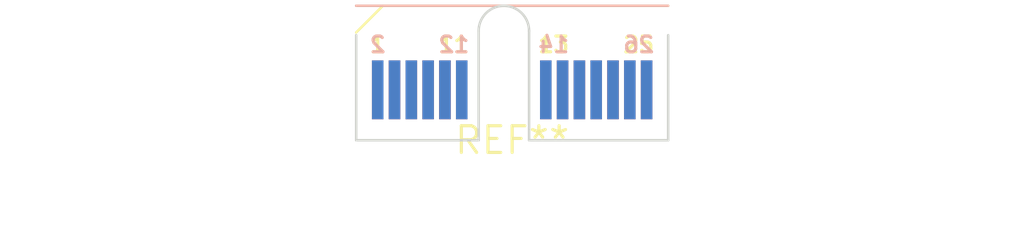
<source format=kicad_pcb>
(kicad_pcb (version 20240108) (generator pcbnew)

  (general
    (thickness 1.6)
  )

  (paper "A4")
  (layers
    (0 "F.Cu" signal)
    (31 "B.Cu" signal)
    (32 "B.Adhes" user "B.Adhesive")
    (33 "F.Adhes" user "F.Adhesive")
    (34 "B.Paste" user)
    (35 "F.Paste" user)
    (36 "B.SilkS" user "B.Silkscreen")
    (37 "F.SilkS" user "F.Silkscreen")
    (38 "B.Mask" user)
    (39 "F.Mask" user)
    (40 "Dwgs.User" user "User.Drawings")
    (41 "Cmts.User" user "User.Comments")
    (42 "Eco1.User" user "User.Eco1")
    (43 "Eco2.User" user "User.Eco2")
    (44 "Edge.Cuts" user)
    (45 "Margin" user)
    (46 "B.CrtYd" user "B.Courtyard")
    (47 "F.CrtYd" user "F.Courtyard")
    (48 "B.Fab" user)
    (49 "F.Fab" user)
    (50 "User.1" user)
    (51 "User.2" user)
    (52 "User.3" user)
    (53 "User.4" user)
    (54 "User.5" user)
    (55 "User.6" user)
    (56 "User.7" user)
    (57 "User.8" user)
    (58 "User.9" user)
  )

  (setup
    (pad_to_mask_clearance 0)
    (pcbplotparams
      (layerselection 0x00010fc_ffffffff)
      (plot_on_all_layers_selection 0x0000000_00000000)
      (disableapertmacros false)
      (usegerberextensions false)
      (usegerberattributes false)
      (usegerberadvancedattributes false)
      (creategerberjobfile false)
      (dashed_line_dash_ratio 12.000000)
      (dashed_line_gap_ratio 3.000000)
      (svgprecision 4)
      (plotframeref false)
      (viasonmask false)
      (mode 1)
      (useauxorigin false)
      (hpglpennumber 1)
      (hpglpenspeed 20)
      (hpglpendiameter 15.000000)
      (dxfpolygonmode false)
      (dxfimperialunits false)
      (dxfusepcbnewfont false)
      (psnegative false)
      (psa4output false)
      (plotreference false)
      (plotvalue false)
      (plotinvisibletext false)
      (sketchpadsonfab false)
      (subtractmaskfromsilk false)
      (outputformat 1)
      (mirror false)
      (drillshape 1)
      (scaleselection 1)
      (outputdirectory "")
    )
  )

  (net 0 "")

  (footprint "Samtec_HSEC8-113-X-X-DV_2x13_P0.8mm_Edge" (layer "F.Cu") (at 0 0))

)

</source>
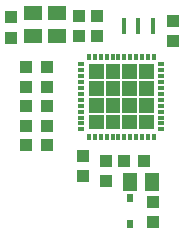
<source format=gbr>
G04 EAGLE Gerber RS-274X export*
G75*
%MOMM*%
%FSLAX34Y34*%
%LPD*%
%INSolderpaste Bottom*%
%IPPOS*%
%AMOC8*
5,1,8,0,0,1.08239X$1,22.5*%
G01*
%ADD10R,1.000000X1.100000*%
%ADD11R,1.500000X1.300000*%
%ADD12R,1.100000X1.000000*%
%ADD13R,1.300000X1.500000*%
%ADD14R,0.300000X0.550000*%
%ADD15R,0.550000X0.300000*%
%ADD16R,0.400000X1.399997*%
%ADD17R,0.500000X0.800000*%

G36*
X38880Y272274D02*
X38880Y272274D01*
X38882Y272273D01*
X38925Y272293D01*
X38969Y272311D01*
X38969Y272313D01*
X38971Y272314D01*
X39004Y272399D01*
X39004Y284623D01*
X39003Y284625D01*
X39004Y284627D01*
X38984Y284670D01*
X38966Y284714D01*
X38964Y284714D01*
X38963Y284716D01*
X38878Y284749D01*
X26654Y284749D01*
X26652Y284748D01*
X26650Y284749D01*
X26607Y284729D01*
X26563Y284711D01*
X26563Y284709D01*
X26561Y284708D01*
X26528Y284623D01*
X26528Y272399D01*
X26529Y272397D01*
X26528Y272395D01*
X26548Y272352D01*
X26566Y272308D01*
X26568Y272308D01*
X26569Y272306D01*
X26654Y272273D01*
X38878Y272273D01*
X38880Y272274D01*
G37*
G36*
X24656Y272274D02*
X24656Y272274D01*
X24658Y272273D01*
X24701Y272293D01*
X24745Y272311D01*
X24745Y272313D01*
X24747Y272314D01*
X24780Y272399D01*
X24780Y284623D01*
X24779Y284625D01*
X24780Y284627D01*
X24760Y284670D01*
X24742Y284714D01*
X24740Y284714D01*
X24739Y284716D01*
X24654Y284749D01*
X12430Y284749D01*
X12428Y284748D01*
X12426Y284749D01*
X12383Y284729D01*
X12339Y284711D01*
X12339Y284709D01*
X12337Y284708D01*
X12304Y284623D01*
X12304Y272399D01*
X12305Y272397D01*
X12304Y272395D01*
X12324Y272352D01*
X12342Y272308D01*
X12344Y272308D01*
X12345Y272306D01*
X12430Y272273D01*
X24654Y272273D01*
X24656Y272274D01*
G37*
G36*
X10432Y272274D02*
X10432Y272274D01*
X10434Y272273D01*
X10477Y272293D01*
X10521Y272311D01*
X10521Y272313D01*
X10523Y272314D01*
X10556Y272399D01*
X10556Y284623D01*
X10555Y284625D01*
X10556Y284627D01*
X10536Y284670D01*
X10518Y284714D01*
X10516Y284714D01*
X10515Y284716D01*
X10430Y284749D01*
X-1794Y284749D01*
X-1796Y284748D01*
X-1798Y284749D01*
X-1841Y284729D01*
X-1885Y284711D01*
X-1885Y284709D01*
X-1887Y284708D01*
X-1920Y284623D01*
X-1920Y272399D01*
X-1919Y272397D01*
X-1920Y272395D01*
X-1900Y272352D01*
X-1882Y272308D01*
X-1880Y272308D01*
X-1879Y272306D01*
X-1794Y272273D01*
X10430Y272273D01*
X10432Y272274D01*
G37*
G36*
X-3792Y272274D02*
X-3792Y272274D01*
X-3790Y272273D01*
X-3747Y272293D01*
X-3703Y272311D01*
X-3703Y272313D01*
X-3701Y272314D01*
X-3668Y272399D01*
X-3668Y284623D01*
X-3669Y284625D01*
X-3668Y284627D01*
X-3688Y284670D01*
X-3706Y284714D01*
X-3708Y284714D01*
X-3709Y284716D01*
X-3794Y284749D01*
X-16018Y284749D01*
X-16020Y284748D01*
X-16022Y284749D01*
X-16065Y284729D01*
X-16109Y284711D01*
X-16109Y284709D01*
X-16111Y284708D01*
X-16144Y284623D01*
X-16144Y272399D01*
X-16143Y272397D01*
X-16144Y272395D01*
X-16124Y272352D01*
X-16106Y272308D01*
X-16104Y272308D01*
X-16103Y272306D01*
X-16018Y272273D01*
X-3794Y272273D01*
X-3792Y272274D01*
G37*
G36*
X38880Y258050D02*
X38880Y258050D01*
X38882Y258049D01*
X38925Y258069D01*
X38969Y258087D01*
X38969Y258089D01*
X38971Y258090D01*
X39004Y258175D01*
X39004Y270399D01*
X39003Y270401D01*
X39004Y270403D01*
X38984Y270446D01*
X38966Y270490D01*
X38964Y270490D01*
X38963Y270492D01*
X38878Y270525D01*
X26654Y270525D01*
X26652Y270524D01*
X26650Y270525D01*
X26607Y270505D01*
X26563Y270487D01*
X26563Y270485D01*
X26561Y270484D01*
X26528Y270399D01*
X26528Y258175D01*
X26529Y258173D01*
X26528Y258171D01*
X26548Y258128D01*
X26566Y258084D01*
X26568Y258084D01*
X26569Y258082D01*
X26654Y258049D01*
X38878Y258049D01*
X38880Y258050D01*
G37*
G36*
X-3792Y258050D02*
X-3792Y258050D01*
X-3790Y258049D01*
X-3747Y258069D01*
X-3703Y258087D01*
X-3703Y258089D01*
X-3701Y258090D01*
X-3668Y258175D01*
X-3668Y270399D01*
X-3669Y270401D01*
X-3668Y270403D01*
X-3688Y270446D01*
X-3706Y270490D01*
X-3708Y270490D01*
X-3709Y270492D01*
X-3794Y270525D01*
X-16018Y270525D01*
X-16020Y270524D01*
X-16022Y270525D01*
X-16065Y270505D01*
X-16109Y270487D01*
X-16109Y270485D01*
X-16111Y270484D01*
X-16144Y270399D01*
X-16144Y258175D01*
X-16143Y258173D01*
X-16144Y258171D01*
X-16124Y258128D01*
X-16106Y258084D01*
X-16104Y258084D01*
X-16103Y258082D01*
X-16018Y258049D01*
X-3794Y258049D01*
X-3792Y258050D01*
G37*
G36*
X10432Y258050D02*
X10432Y258050D01*
X10434Y258049D01*
X10477Y258069D01*
X10521Y258087D01*
X10521Y258089D01*
X10523Y258090D01*
X10556Y258175D01*
X10556Y270399D01*
X10555Y270401D01*
X10556Y270403D01*
X10536Y270446D01*
X10518Y270490D01*
X10516Y270490D01*
X10515Y270492D01*
X10430Y270525D01*
X-1794Y270525D01*
X-1796Y270524D01*
X-1798Y270525D01*
X-1841Y270505D01*
X-1885Y270487D01*
X-1885Y270485D01*
X-1887Y270484D01*
X-1920Y270399D01*
X-1920Y258175D01*
X-1919Y258173D01*
X-1920Y258171D01*
X-1900Y258128D01*
X-1882Y258084D01*
X-1880Y258084D01*
X-1879Y258082D01*
X-1794Y258049D01*
X10430Y258049D01*
X10432Y258050D01*
G37*
G36*
X24656Y258050D02*
X24656Y258050D01*
X24658Y258049D01*
X24701Y258069D01*
X24745Y258087D01*
X24745Y258089D01*
X24747Y258090D01*
X24780Y258175D01*
X24780Y270399D01*
X24779Y270401D01*
X24780Y270403D01*
X24760Y270446D01*
X24742Y270490D01*
X24740Y270490D01*
X24739Y270492D01*
X24654Y270525D01*
X12430Y270525D01*
X12428Y270524D01*
X12426Y270525D01*
X12383Y270505D01*
X12339Y270487D01*
X12339Y270485D01*
X12337Y270484D01*
X12304Y270399D01*
X12304Y258175D01*
X12305Y258173D01*
X12304Y258171D01*
X12324Y258128D01*
X12342Y258084D01*
X12344Y258084D01*
X12345Y258082D01*
X12430Y258049D01*
X24654Y258049D01*
X24656Y258050D01*
G37*
G36*
X10432Y243826D02*
X10432Y243826D01*
X10434Y243825D01*
X10477Y243845D01*
X10521Y243863D01*
X10521Y243865D01*
X10523Y243866D01*
X10556Y243951D01*
X10556Y256175D01*
X10555Y256177D01*
X10556Y256179D01*
X10536Y256222D01*
X10518Y256266D01*
X10516Y256266D01*
X10515Y256268D01*
X10430Y256301D01*
X-1794Y256301D01*
X-1796Y256300D01*
X-1798Y256301D01*
X-1841Y256281D01*
X-1885Y256263D01*
X-1885Y256261D01*
X-1887Y256260D01*
X-1920Y256175D01*
X-1920Y243951D01*
X-1919Y243949D01*
X-1920Y243947D01*
X-1900Y243904D01*
X-1882Y243860D01*
X-1880Y243860D01*
X-1879Y243858D01*
X-1794Y243825D01*
X10430Y243825D01*
X10432Y243826D01*
G37*
G36*
X38880Y243826D02*
X38880Y243826D01*
X38882Y243825D01*
X38925Y243845D01*
X38969Y243863D01*
X38969Y243865D01*
X38971Y243866D01*
X39004Y243951D01*
X39004Y256175D01*
X39003Y256177D01*
X39004Y256179D01*
X38984Y256222D01*
X38966Y256266D01*
X38964Y256266D01*
X38963Y256268D01*
X38878Y256301D01*
X26654Y256301D01*
X26652Y256300D01*
X26650Y256301D01*
X26607Y256281D01*
X26563Y256263D01*
X26563Y256261D01*
X26561Y256260D01*
X26528Y256175D01*
X26528Y243951D01*
X26529Y243949D01*
X26528Y243947D01*
X26548Y243904D01*
X26566Y243860D01*
X26568Y243860D01*
X26569Y243858D01*
X26654Y243825D01*
X38878Y243825D01*
X38880Y243826D01*
G37*
G36*
X24656Y243826D02*
X24656Y243826D01*
X24658Y243825D01*
X24701Y243845D01*
X24745Y243863D01*
X24745Y243865D01*
X24747Y243866D01*
X24780Y243951D01*
X24780Y256175D01*
X24779Y256177D01*
X24780Y256179D01*
X24760Y256222D01*
X24742Y256266D01*
X24740Y256266D01*
X24739Y256268D01*
X24654Y256301D01*
X12430Y256301D01*
X12428Y256300D01*
X12426Y256301D01*
X12383Y256281D01*
X12339Y256263D01*
X12339Y256261D01*
X12337Y256260D01*
X12304Y256175D01*
X12304Y243951D01*
X12305Y243949D01*
X12304Y243947D01*
X12324Y243904D01*
X12342Y243860D01*
X12344Y243860D01*
X12345Y243858D01*
X12430Y243825D01*
X24654Y243825D01*
X24656Y243826D01*
G37*
G36*
X-3792Y243826D02*
X-3792Y243826D01*
X-3790Y243825D01*
X-3747Y243845D01*
X-3703Y243863D01*
X-3703Y243865D01*
X-3701Y243866D01*
X-3668Y243951D01*
X-3668Y256175D01*
X-3669Y256177D01*
X-3668Y256179D01*
X-3688Y256222D01*
X-3706Y256266D01*
X-3708Y256266D01*
X-3709Y256268D01*
X-3794Y256301D01*
X-16018Y256301D01*
X-16020Y256300D01*
X-16022Y256301D01*
X-16065Y256281D01*
X-16109Y256263D01*
X-16109Y256261D01*
X-16111Y256260D01*
X-16144Y256175D01*
X-16144Y243951D01*
X-16143Y243949D01*
X-16144Y243947D01*
X-16124Y243904D01*
X-16106Y243860D01*
X-16104Y243860D01*
X-16103Y243858D01*
X-16018Y243825D01*
X-3794Y243825D01*
X-3792Y243826D01*
G37*
G36*
X24656Y229602D02*
X24656Y229602D01*
X24658Y229601D01*
X24701Y229621D01*
X24745Y229639D01*
X24745Y229641D01*
X24747Y229642D01*
X24780Y229727D01*
X24780Y241951D01*
X24779Y241953D01*
X24780Y241955D01*
X24760Y241998D01*
X24742Y242042D01*
X24740Y242042D01*
X24739Y242044D01*
X24654Y242077D01*
X12430Y242077D01*
X12428Y242076D01*
X12426Y242077D01*
X12383Y242057D01*
X12339Y242039D01*
X12339Y242037D01*
X12337Y242036D01*
X12304Y241951D01*
X12304Y229727D01*
X12305Y229725D01*
X12304Y229723D01*
X12324Y229680D01*
X12342Y229636D01*
X12344Y229636D01*
X12345Y229634D01*
X12430Y229601D01*
X24654Y229601D01*
X24656Y229602D01*
G37*
G36*
X10432Y229602D02*
X10432Y229602D01*
X10434Y229601D01*
X10477Y229621D01*
X10521Y229639D01*
X10521Y229641D01*
X10523Y229642D01*
X10556Y229727D01*
X10556Y241951D01*
X10555Y241953D01*
X10556Y241955D01*
X10536Y241998D01*
X10518Y242042D01*
X10516Y242042D01*
X10515Y242044D01*
X10430Y242077D01*
X-1794Y242077D01*
X-1796Y242076D01*
X-1798Y242077D01*
X-1841Y242057D01*
X-1885Y242039D01*
X-1885Y242037D01*
X-1887Y242036D01*
X-1920Y241951D01*
X-1920Y229727D01*
X-1919Y229725D01*
X-1920Y229723D01*
X-1900Y229680D01*
X-1882Y229636D01*
X-1880Y229636D01*
X-1879Y229634D01*
X-1794Y229601D01*
X10430Y229601D01*
X10432Y229602D01*
G37*
G36*
X-3792Y229602D02*
X-3792Y229602D01*
X-3790Y229601D01*
X-3747Y229621D01*
X-3703Y229639D01*
X-3703Y229641D01*
X-3701Y229642D01*
X-3668Y229727D01*
X-3668Y241951D01*
X-3669Y241953D01*
X-3668Y241955D01*
X-3688Y241998D01*
X-3706Y242042D01*
X-3708Y242042D01*
X-3709Y242044D01*
X-3794Y242077D01*
X-16018Y242077D01*
X-16020Y242076D01*
X-16022Y242077D01*
X-16065Y242057D01*
X-16109Y242039D01*
X-16109Y242037D01*
X-16111Y242036D01*
X-16144Y241951D01*
X-16144Y229727D01*
X-16143Y229725D01*
X-16144Y229723D01*
X-16124Y229680D01*
X-16106Y229636D01*
X-16104Y229636D01*
X-16103Y229634D01*
X-16018Y229601D01*
X-3794Y229601D01*
X-3792Y229602D01*
G37*
G36*
X38880Y229602D02*
X38880Y229602D01*
X38882Y229601D01*
X38925Y229621D01*
X38969Y229639D01*
X38969Y229641D01*
X38971Y229642D01*
X39004Y229727D01*
X39004Y241951D01*
X39003Y241953D01*
X39004Y241955D01*
X38984Y241998D01*
X38966Y242042D01*
X38964Y242042D01*
X38963Y242044D01*
X38878Y242077D01*
X26654Y242077D01*
X26652Y242076D01*
X26650Y242077D01*
X26607Y242057D01*
X26563Y242039D01*
X26563Y242037D01*
X26561Y242036D01*
X26528Y241951D01*
X26528Y229727D01*
X26529Y229725D01*
X26528Y229723D01*
X26548Y229680D01*
X26566Y229636D01*
X26568Y229636D01*
X26569Y229634D01*
X26654Y229601D01*
X38878Y229601D01*
X38880Y229602D01*
G37*
D10*
X-24488Y325438D03*
X-24488Y308438D03*
D11*
X-63223Y308978D03*
X-63223Y327978D03*
D10*
X54841Y321737D03*
X54841Y304737D03*
X-9168Y325293D03*
X-9168Y308293D03*
D11*
X-42903Y308978D03*
X-42903Y327978D03*
D12*
X30630Y203200D03*
X13630Y203200D03*
D13*
X18281Y185452D03*
X37281Y185452D03*
D12*
X-82169Y324413D03*
X-82169Y307413D03*
X-1746Y186128D03*
X-1746Y203128D03*
X-21050Y189906D03*
X-21050Y206906D03*
X38505Y168085D03*
X38505Y151085D03*
D14*
X-16077Y290975D03*
X-11076Y290975D03*
X-6074Y290975D03*
X-1073Y290975D03*
X3928Y290975D03*
X8929Y290975D03*
X13931Y290975D03*
X18932Y290975D03*
X23933Y290975D03*
X28934Y290975D03*
X33936Y290975D03*
X38937Y290975D03*
D15*
X45230Y284682D03*
X45230Y279681D03*
X45230Y274679D03*
X45230Y269678D03*
X45230Y264677D03*
X45230Y259676D03*
X45230Y254674D03*
X45230Y249673D03*
X45230Y244672D03*
X45230Y239671D03*
X45230Y234669D03*
X45230Y229668D03*
D14*
X38937Y223375D03*
X33936Y223375D03*
X28934Y223375D03*
X23933Y223375D03*
X18932Y223375D03*
X13931Y223375D03*
X8929Y223375D03*
X3928Y223375D03*
X-1073Y223375D03*
X-6074Y223375D03*
X-11076Y223375D03*
X-16077Y223375D03*
D15*
X-22370Y229668D03*
X-22370Y234669D03*
X-22370Y239671D03*
X-22370Y244672D03*
X-22370Y249673D03*
X-22370Y254674D03*
X-22370Y259676D03*
X-22370Y264677D03*
X-22370Y269678D03*
X-22370Y274679D03*
X-22370Y279681D03*
X-22370Y284682D03*
D16*
X13813Y317341D03*
X25813Y317341D03*
X37813Y317341D03*
D10*
X-68952Y249174D03*
X-51952Y249174D03*
X-68952Y265684D03*
X-51952Y265684D03*
X-68952Y282448D03*
X-51952Y282448D03*
X-68952Y232664D03*
X-51952Y232664D03*
X-68952Y216154D03*
X-51952Y216154D03*
D17*
X18542Y149782D03*
X18542Y171782D03*
M02*

</source>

* * * *

What is needed: In the entries above, find the line holding "X12304Y243951D01*" and the line holding "X-3701Y229642D01*", then retype exactly those two lines and every line between them, and nothing else.

Solution to the exercise:
X12304Y243951D01*
X12305Y243949D01*
X12304Y243947D01*
X12324Y243904D01*
X12342Y243860D01*
X12344Y243860D01*
X12345Y243858D01*
X12430Y243825D01*
X24654Y243825D01*
X24656Y243826D01*
G37*
G36*
X-3792Y243826D02*
X-3792Y243826D01*
X-3790Y243825D01*
X-3747Y243845D01*
X-3703Y243863D01*
X-3703Y243865D01*
X-3701Y243866D01*
X-3668Y243951D01*
X-3668Y256175D01*
X-3669Y256177D01*
X-3668Y256179D01*
X-3688Y256222D01*
X-3706Y256266D01*
X-3708Y256266D01*
X-3709Y256268D01*
X-3794Y256301D01*
X-16018Y256301D01*
X-16020Y256300D01*
X-16022Y256301D01*
X-16065Y256281D01*
X-16109Y256263D01*
X-16109Y256261D01*
X-16111Y256260D01*
X-16144Y256175D01*
X-16144Y243951D01*
X-16143Y243949D01*
X-16144Y243947D01*
X-16124Y243904D01*
X-16106Y243860D01*
X-16104Y243860D01*
X-16103Y243858D01*
X-16018Y243825D01*
X-3794Y243825D01*
X-3792Y243826D01*
G37*
G36*
X24656Y229602D02*
X24656Y229602D01*
X24658Y229601D01*
X24701Y229621D01*
X24745Y229639D01*
X24745Y229641D01*
X24747Y229642D01*
X24780Y229727D01*
X24780Y241951D01*
X24779Y241953D01*
X24780Y241955D01*
X24760Y241998D01*
X24742Y242042D01*
X24740Y242042D01*
X24739Y242044D01*
X24654Y242077D01*
X12430Y242077D01*
X12428Y242076D01*
X12426Y242077D01*
X12383Y242057D01*
X12339Y242039D01*
X12339Y242037D01*
X12337Y242036D01*
X12304Y241951D01*
X12304Y229727D01*
X12305Y229725D01*
X12304Y229723D01*
X12324Y229680D01*
X12342Y229636D01*
X12344Y229636D01*
X12345Y229634D01*
X12430Y229601D01*
X24654Y229601D01*
X24656Y229602D01*
G37*
G36*
X10432Y229602D02*
X10432Y229602D01*
X10434Y229601D01*
X10477Y229621D01*
X10521Y229639D01*
X10521Y229641D01*
X10523Y229642D01*
X10556Y229727D01*
X10556Y241951D01*
X10555Y241953D01*
X10556Y241955D01*
X10536Y241998D01*
X10518Y242042D01*
X10516Y242042D01*
X10515Y242044D01*
X10430Y242077D01*
X-1794Y242077D01*
X-1796Y242076D01*
X-1798Y242077D01*
X-1841Y242057D01*
X-1885Y242039D01*
X-1885Y242037D01*
X-1887Y242036D01*
X-1920Y241951D01*
X-1920Y229727D01*
X-1919Y229725D01*
X-1920Y229723D01*
X-1900Y229680D01*
X-1882Y229636D01*
X-1880Y229636D01*
X-1879Y229634D01*
X-1794Y229601D01*
X10430Y229601D01*
X10432Y229602D01*
G37*
G36*
X-3792Y229602D02*
X-3792Y229602D01*
X-3790Y229601D01*
X-3747Y229621D01*
X-3703Y229639D01*
X-3703Y229641D01*
X-3701Y229642D01*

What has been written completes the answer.